_AIM OF THE EXERCISE_
Name every company that the text below on FedEx and e-commerce shipping mentions by name.

_SELECTED TEXT_
════
FedEx is projecting growth in online shopping will double the number of packages shipped in the U.S. to 100 million a day by 2026. It is trying to capitalize on that growth after initially balking at handling too much of the lower-margin e-commerce shipments.

A FedEx spokeswoman said the company hasn’t changed its pricing strategy and added that the two-day Express service “has been very successful and continues to deliver tremendous value to small and medium businesses competing in the e-commerce market.”

UPS is overhauling its network to adapt to the online-shopping boom, spending billions of dollars to build large automated sorting facilities and delivering packages six days a week.

A UPS spokesman said the company “competes aggressively to win and retain business” by providing a range of solutions to help customers meet their goals.

The problem for FedEx is that its legacy air network, where shippers pay premiums to have goods delivered by 8 a.m. or 10:30 a.m., wasn’t built for e-commerce.

For customers ordering online, it is more important to deliver shipments by a particular day rather than by a particular time.

The e-commerce revolution also has put distribution centers much closer to where people live, reducing the need for quick, cross-country flights to meet delivery commitments. Amazon has about 400 fulfillment centers, sorting centers and air hubs in the U.S., according to supply-chain consultants MWPVL International Inc. Other retailers are using neighborhood stores to pack and ship orders placed online, so their shipments travel dozens, not hundreds, of miles.

FedEx expects that delivery distances will continue to shrink. “We know the vast majority of growth will be fulfilled and delivered in the same metropolitan area,” FedEx Chief Marketing Officer Brie Carere said in an interview last week.

One way it is adapting its Express network is with a service called Extra Hours, by which drivers do a sweep of AutoZone Inc., Best Buy Inc., Target Corp. and other stores late at night to pick up online orders bound for nearby homes. The packages are then brought to a nearby hub, where packages brought in on jets are sorted. They all go out on FedEx Express vans for delivery the next day.

FedEx still needs cargo for its planes, and one way it is wooing customers is with the discounts. Its domestic Express business has already seen yields, or the average revenue per package, decline by 2% to $17.93 in its third quarter.

That was led by a decline in its deferred shipments, which includes two- and three-day deliveries but excludes the costly overnight deliveries by airplane. The yield there fell to $14.76 a package, down 5.7% from a year earlier. FedEx said the decline was due to more lighter, smaller e-commerce packages.
════
_RAW RECORDS_

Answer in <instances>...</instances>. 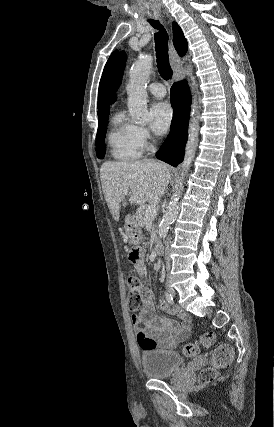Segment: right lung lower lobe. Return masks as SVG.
<instances>
[{"instance_id":"obj_1","label":"right lung lower lobe","mask_w":274,"mask_h":427,"mask_svg":"<svg viewBox=\"0 0 274 427\" xmlns=\"http://www.w3.org/2000/svg\"><path fill=\"white\" fill-rule=\"evenodd\" d=\"M173 120L171 131L156 157L172 166L182 162L185 143L188 137V120L190 113L191 94L186 81L174 83L171 88Z\"/></svg>"}]
</instances>
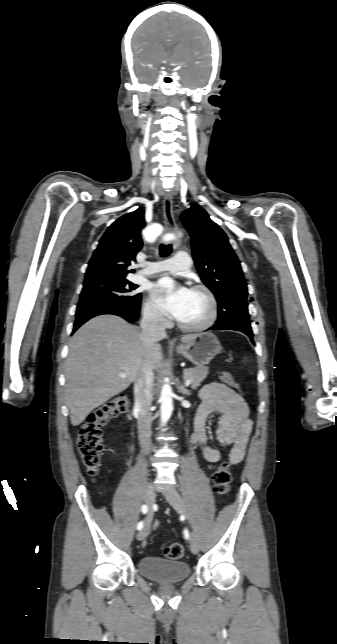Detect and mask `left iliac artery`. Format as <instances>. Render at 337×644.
<instances>
[{
  "mask_svg": "<svg viewBox=\"0 0 337 644\" xmlns=\"http://www.w3.org/2000/svg\"><path fill=\"white\" fill-rule=\"evenodd\" d=\"M184 536L186 539H189V532L187 529L184 530Z\"/></svg>",
  "mask_w": 337,
  "mask_h": 644,
  "instance_id": "obj_1",
  "label": "left iliac artery"
}]
</instances>
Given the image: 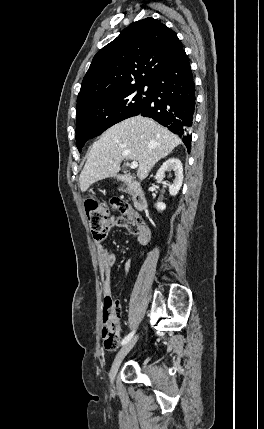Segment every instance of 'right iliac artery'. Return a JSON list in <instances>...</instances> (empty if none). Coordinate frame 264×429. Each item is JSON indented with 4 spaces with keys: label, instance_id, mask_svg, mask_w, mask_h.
Wrapping results in <instances>:
<instances>
[{
    "label": "right iliac artery",
    "instance_id": "right-iliac-artery-1",
    "mask_svg": "<svg viewBox=\"0 0 264 429\" xmlns=\"http://www.w3.org/2000/svg\"><path fill=\"white\" fill-rule=\"evenodd\" d=\"M133 335H134V331H132L126 337H124V339L122 340L121 344L125 345L128 341H130V339L133 337Z\"/></svg>",
    "mask_w": 264,
    "mask_h": 429
}]
</instances>
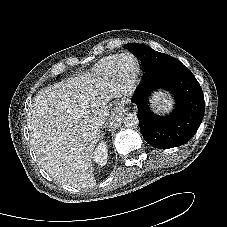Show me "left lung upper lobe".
I'll return each mask as SVG.
<instances>
[{"instance_id":"left-lung-upper-lobe-1","label":"left lung upper lobe","mask_w":227,"mask_h":227,"mask_svg":"<svg viewBox=\"0 0 227 227\" xmlns=\"http://www.w3.org/2000/svg\"><path fill=\"white\" fill-rule=\"evenodd\" d=\"M140 46H141V44H138V43H128L125 45V47L127 49H129L130 51H132L133 53H134V50L138 49ZM159 55H160V57L153 63V65L144 71L147 72L148 70H150L151 72H155V71H159L160 69H163L166 67L179 65L181 63L177 59H175L167 54L160 53Z\"/></svg>"}]
</instances>
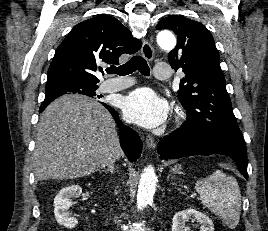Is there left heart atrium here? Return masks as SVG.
Returning a JSON list of instances; mask_svg holds the SVG:
<instances>
[{
  "label": "left heart atrium",
  "mask_w": 268,
  "mask_h": 231,
  "mask_svg": "<svg viewBox=\"0 0 268 231\" xmlns=\"http://www.w3.org/2000/svg\"><path fill=\"white\" fill-rule=\"evenodd\" d=\"M123 112L127 121L153 128L164 122L168 107L153 90L140 88L125 97Z\"/></svg>",
  "instance_id": "39dd6f15"
}]
</instances>
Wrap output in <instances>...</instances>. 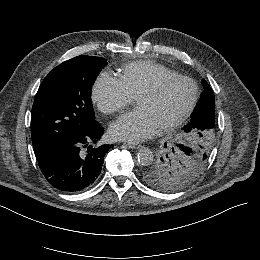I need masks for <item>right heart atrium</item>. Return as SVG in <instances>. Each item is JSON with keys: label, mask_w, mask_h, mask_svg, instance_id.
<instances>
[{"label": "right heart atrium", "mask_w": 260, "mask_h": 260, "mask_svg": "<svg viewBox=\"0 0 260 260\" xmlns=\"http://www.w3.org/2000/svg\"><path fill=\"white\" fill-rule=\"evenodd\" d=\"M92 99L103 114L112 115L127 106L131 96L120 79L109 72H102L94 82Z\"/></svg>", "instance_id": "1"}]
</instances>
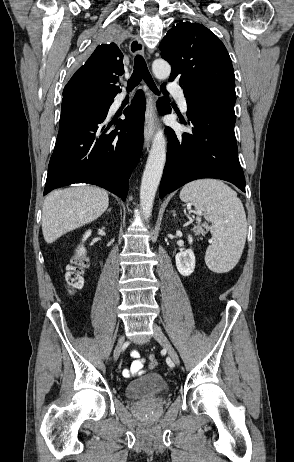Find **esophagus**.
<instances>
[{
  "mask_svg": "<svg viewBox=\"0 0 294 462\" xmlns=\"http://www.w3.org/2000/svg\"><path fill=\"white\" fill-rule=\"evenodd\" d=\"M129 51L133 56L144 54V43L136 37L129 45ZM155 96L151 90L147 89V106L145 112V125H144V144L148 149L155 131Z\"/></svg>",
  "mask_w": 294,
  "mask_h": 462,
  "instance_id": "1",
  "label": "esophagus"
}]
</instances>
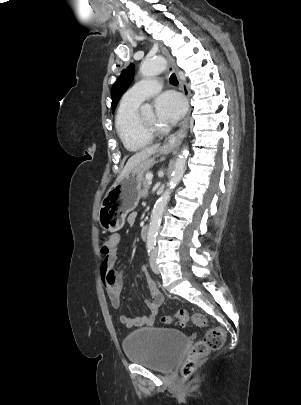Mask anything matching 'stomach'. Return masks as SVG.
<instances>
[{
	"mask_svg": "<svg viewBox=\"0 0 301 405\" xmlns=\"http://www.w3.org/2000/svg\"><path fill=\"white\" fill-rule=\"evenodd\" d=\"M170 151L168 148H160L152 157L143 160L111 186L100 207L99 223L103 229L114 231L122 228L126 215L134 210L139 202L145 172L153 166L159 154Z\"/></svg>",
	"mask_w": 301,
	"mask_h": 405,
	"instance_id": "stomach-1",
	"label": "stomach"
}]
</instances>
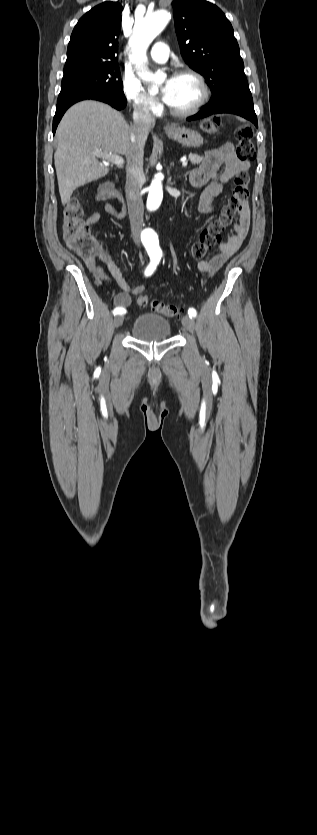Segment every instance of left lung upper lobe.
<instances>
[{
    "mask_svg": "<svg viewBox=\"0 0 317 835\" xmlns=\"http://www.w3.org/2000/svg\"><path fill=\"white\" fill-rule=\"evenodd\" d=\"M172 6L181 55L205 77L212 90L209 103L218 105L234 96L252 98L239 46L225 14L205 0H174Z\"/></svg>",
    "mask_w": 317,
    "mask_h": 835,
    "instance_id": "5c2ea615",
    "label": "left lung upper lobe"
}]
</instances>
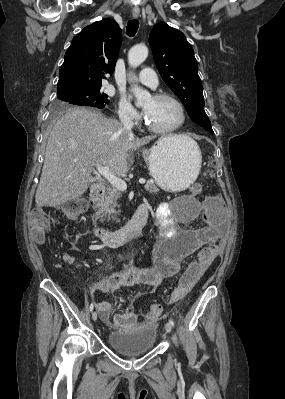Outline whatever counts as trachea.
Instances as JSON below:
<instances>
[{
    "instance_id": "obj_1",
    "label": "trachea",
    "mask_w": 285,
    "mask_h": 399,
    "mask_svg": "<svg viewBox=\"0 0 285 399\" xmlns=\"http://www.w3.org/2000/svg\"><path fill=\"white\" fill-rule=\"evenodd\" d=\"M138 27H139V21L138 20H136V19L130 20L127 23L126 34L129 37H133L136 34V32L138 30Z\"/></svg>"
}]
</instances>
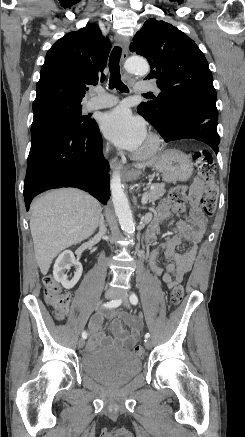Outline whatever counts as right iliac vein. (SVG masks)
<instances>
[{
	"label": "right iliac vein",
	"instance_id": "obj_1",
	"mask_svg": "<svg viewBox=\"0 0 245 437\" xmlns=\"http://www.w3.org/2000/svg\"><path fill=\"white\" fill-rule=\"evenodd\" d=\"M117 296H118V294H117L115 291H113V290H108V291L105 293V297H106L107 299L116 298ZM84 345H85V340H84V338L79 339V341H78V347H79V348H83Z\"/></svg>",
	"mask_w": 245,
	"mask_h": 437
}]
</instances>
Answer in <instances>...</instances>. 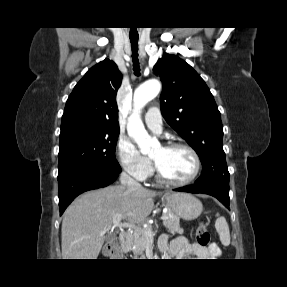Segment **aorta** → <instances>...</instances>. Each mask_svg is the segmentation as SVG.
I'll use <instances>...</instances> for the list:
<instances>
[{
  "label": "aorta",
  "instance_id": "1",
  "mask_svg": "<svg viewBox=\"0 0 287 287\" xmlns=\"http://www.w3.org/2000/svg\"><path fill=\"white\" fill-rule=\"evenodd\" d=\"M161 84L157 80H150L140 85L133 96V113L127 124L128 135L138 145L143 154H148L158 145V141L149 136L141 120L142 108L160 92Z\"/></svg>",
  "mask_w": 287,
  "mask_h": 287
}]
</instances>
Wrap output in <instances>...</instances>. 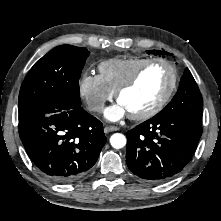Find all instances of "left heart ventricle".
<instances>
[{
	"instance_id": "obj_1",
	"label": "left heart ventricle",
	"mask_w": 221,
	"mask_h": 221,
	"mask_svg": "<svg viewBox=\"0 0 221 221\" xmlns=\"http://www.w3.org/2000/svg\"><path fill=\"white\" fill-rule=\"evenodd\" d=\"M171 73L167 66L154 63L147 67L138 81L119 98L129 114L140 113L151 106L167 90Z\"/></svg>"
}]
</instances>
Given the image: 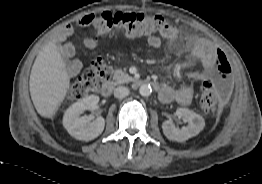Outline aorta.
Listing matches in <instances>:
<instances>
[{"label":"aorta","mask_w":262,"mask_h":184,"mask_svg":"<svg viewBox=\"0 0 262 184\" xmlns=\"http://www.w3.org/2000/svg\"><path fill=\"white\" fill-rule=\"evenodd\" d=\"M151 92H152V88L148 84H143L139 88V93L141 96L147 97L151 94Z\"/></svg>","instance_id":"762f6f07"}]
</instances>
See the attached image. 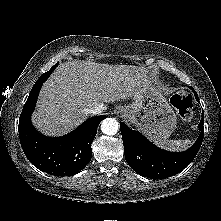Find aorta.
Instances as JSON below:
<instances>
[{"mask_svg": "<svg viewBox=\"0 0 221 221\" xmlns=\"http://www.w3.org/2000/svg\"><path fill=\"white\" fill-rule=\"evenodd\" d=\"M101 130L106 135H115L119 130V123L115 118H106L102 121Z\"/></svg>", "mask_w": 221, "mask_h": 221, "instance_id": "aorta-1", "label": "aorta"}]
</instances>
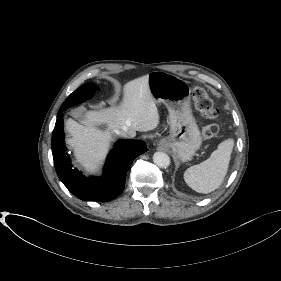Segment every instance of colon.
Wrapping results in <instances>:
<instances>
[{"mask_svg":"<svg viewBox=\"0 0 281 281\" xmlns=\"http://www.w3.org/2000/svg\"><path fill=\"white\" fill-rule=\"evenodd\" d=\"M193 97L198 111L207 121L202 129V137L205 140L214 138L219 132V126L216 123L218 118V110L214 107V102L208 92L202 87H196L193 90Z\"/></svg>","mask_w":281,"mask_h":281,"instance_id":"5ec220e1","label":"colon"}]
</instances>
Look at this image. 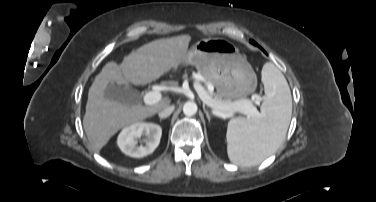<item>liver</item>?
I'll list each match as a JSON object with an SVG mask.
<instances>
[{"label":"liver","mask_w":376,"mask_h":202,"mask_svg":"<svg viewBox=\"0 0 376 202\" xmlns=\"http://www.w3.org/2000/svg\"><path fill=\"white\" fill-rule=\"evenodd\" d=\"M191 41L189 35L154 40L125 56L121 65L108 62L89 88L83 127L96 152L122 127L139 122L169 106V97L158 103L128 106L104 97L108 84L130 87L159 79L183 62Z\"/></svg>","instance_id":"6515ba94"}]
</instances>
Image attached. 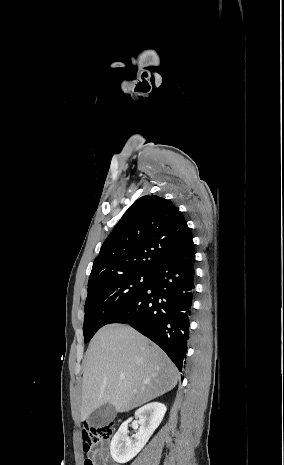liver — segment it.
Listing matches in <instances>:
<instances>
[{"label":"liver","mask_w":284,"mask_h":465,"mask_svg":"<svg viewBox=\"0 0 284 465\" xmlns=\"http://www.w3.org/2000/svg\"><path fill=\"white\" fill-rule=\"evenodd\" d=\"M178 377L169 357L135 329L106 325L87 349L80 421L107 403L118 413L141 407L174 389Z\"/></svg>","instance_id":"6515ba94"}]
</instances>
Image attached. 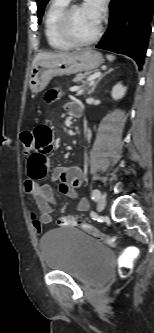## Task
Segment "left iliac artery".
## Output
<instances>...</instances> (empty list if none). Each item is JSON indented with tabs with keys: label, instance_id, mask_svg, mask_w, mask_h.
Instances as JSON below:
<instances>
[{
	"label": "left iliac artery",
	"instance_id": "left-iliac-artery-1",
	"mask_svg": "<svg viewBox=\"0 0 154 333\" xmlns=\"http://www.w3.org/2000/svg\"><path fill=\"white\" fill-rule=\"evenodd\" d=\"M101 196V193L98 189L92 190L91 197L94 201H97Z\"/></svg>",
	"mask_w": 154,
	"mask_h": 333
}]
</instances>
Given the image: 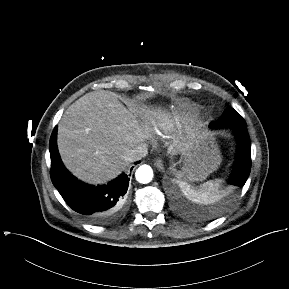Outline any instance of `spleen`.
Instances as JSON below:
<instances>
[{
  "label": "spleen",
  "mask_w": 289,
  "mask_h": 289,
  "mask_svg": "<svg viewBox=\"0 0 289 289\" xmlns=\"http://www.w3.org/2000/svg\"><path fill=\"white\" fill-rule=\"evenodd\" d=\"M220 181L221 180H219V179L208 181L204 184L203 187H204V189H206L208 191H215L220 186Z\"/></svg>",
  "instance_id": "3e777b00"
}]
</instances>
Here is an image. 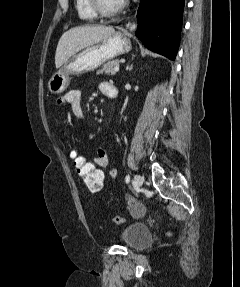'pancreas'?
<instances>
[{"instance_id":"obj_1","label":"pancreas","mask_w":240,"mask_h":287,"mask_svg":"<svg viewBox=\"0 0 240 287\" xmlns=\"http://www.w3.org/2000/svg\"><path fill=\"white\" fill-rule=\"evenodd\" d=\"M119 66V61L118 60H111L104 64L101 69L98 70V74H107V75H114V67Z\"/></svg>"}]
</instances>
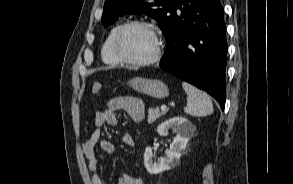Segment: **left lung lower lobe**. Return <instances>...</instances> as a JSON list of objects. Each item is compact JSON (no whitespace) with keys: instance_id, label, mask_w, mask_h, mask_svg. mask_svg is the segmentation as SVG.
I'll list each match as a JSON object with an SVG mask.
<instances>
[{"instance_id":"0a47b994","label":"left lung lower lobe","mask_w":293,"mask_h":184,"mask_svg":"<svg viewBox=\"0 0 293 184\" xmlns=\"http://www.w3.org/2000/svg\"><path fill=\"white\" fill-rule=\"evenodd\" d=\"M220 0H178L160 67L203 89L224 108L226 26Z\"/></svg>"}]
</instances>
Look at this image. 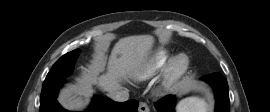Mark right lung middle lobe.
<instances>
[{"label": "right lung middle lobe", "instance_id": "1", "mask_svg": "<svg viewBox=\"0 0 270 112\" xmlns=\"http://www.w3.org/2000/svg\"><path fill=\"white\" fill-rule=\"evenodd\" d=\"M79 53V49H76L66 53L60 59H58L50 72L47 74L44 82L48 83L49 85H57L63 83L64 78L72 73L75 61L78 58Z\"/></svg>", "mask_w": 270, "mask_h": 112}]
</instances>
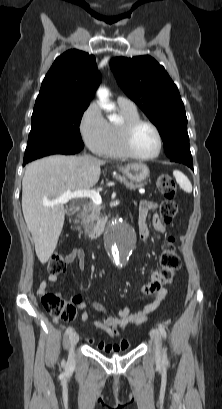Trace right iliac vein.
<instances>
[{
	"label": "right iliac vein",
	"instance_id": "obj_1",
	"mask_svg": "<svg viewBox=\"0 0 222 409\" xmlns=\"http://www.w3.org/2000/svg\"><path fill=\"white\" fill-rule=\"evenodd\" d=\"M79 336L76 332H71L69 335V358H74V345L78 342Z\"/></svg>",
	"mask_w": 222,
	"mask_h": 409
}]
</instances>
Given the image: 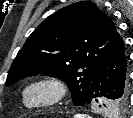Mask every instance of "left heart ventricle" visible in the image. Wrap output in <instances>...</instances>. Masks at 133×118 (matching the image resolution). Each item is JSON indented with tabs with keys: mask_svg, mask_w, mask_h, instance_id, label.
<instances>
[{
	"mask_svg": "<svg viewBox=\"0 0 133 118\" xmlns=\"http://www.w3.org/2000/svg\"><path fill=\"white\" fill-rule=\"evenodd\" d=\"M47 95L46 91L41 88H34L29 91L27 97L30 102H36L41 100Z\"/></svg>",
	"mask_w": 133,
	"mask_h": 118,
	"instance_id": "left-heart-ventricle-1",
	"label": "left heart ventricle"
}]
</instances>
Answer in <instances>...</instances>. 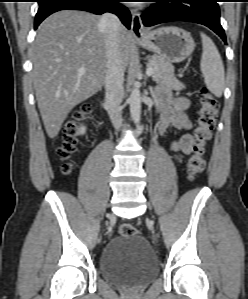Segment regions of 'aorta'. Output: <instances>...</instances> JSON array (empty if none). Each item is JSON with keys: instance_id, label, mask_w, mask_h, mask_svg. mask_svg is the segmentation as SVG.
<instances>
[{"instance_id": "aorta-1", "label": "aorta", "mask_w": 248, "mask_h": 299, "mask_svg": "<svg viewBox=\"0 0 248 299\" xmlns=\"http://www.w3.org/2000/svg\"><path fill=\"white\" fill-rule=\"evenodd\" d=\"M130 114L136 125L140 124L141 120V95L139 86L135 83L130 95Z\"/></svg>"}]
</instances>
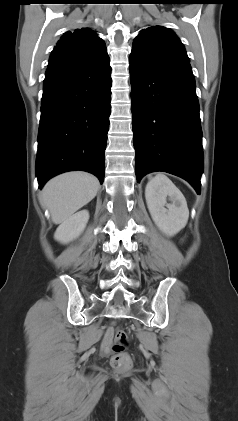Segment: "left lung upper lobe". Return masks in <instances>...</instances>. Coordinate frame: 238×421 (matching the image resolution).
<instances>
[{"label":"left lung upper lobe","instance_id":"1","mask_svg":"<svg viewBox=\"0 0 238 421\" xmlns=\"http://www.w3.org/2000/svg\"><path fill=\"white\" fill-rule=\"evenodd\" d=\"M131 54L150 62L171 59L189 61L180 39L172 30L163 26L144 29L134 39Z\"/></svg>","mask_w":238,"mask_h":421}]
</instances>
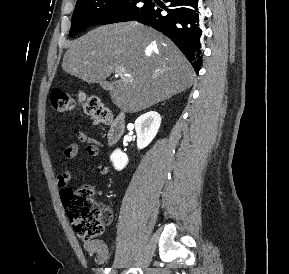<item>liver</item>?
<instances>
[{
    "instance_id": "1",
    "label": "liver",
    "mask_w": 289,
    "mask_h": 274,
    "mask_svg": "<svg viewBox=\"0 0 289 274\" xmlns=\"http://www.w3.org/2000/svg\"><path fill=\"white\" fill-rule=\"evenodd\" d=\"M125 75L109 88L127 113L145 110L193 84L194 70L174 43L137 22L104 25L71 41L62 61L68 74L101 83L115 70Z\"/></svg>"
}]
</instances>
════
_TASK SOLUTION_
FedEx, UPS, Amazon, MWPVL International Inc., AutoZone Inc., Best Buy Inc., Target Corp.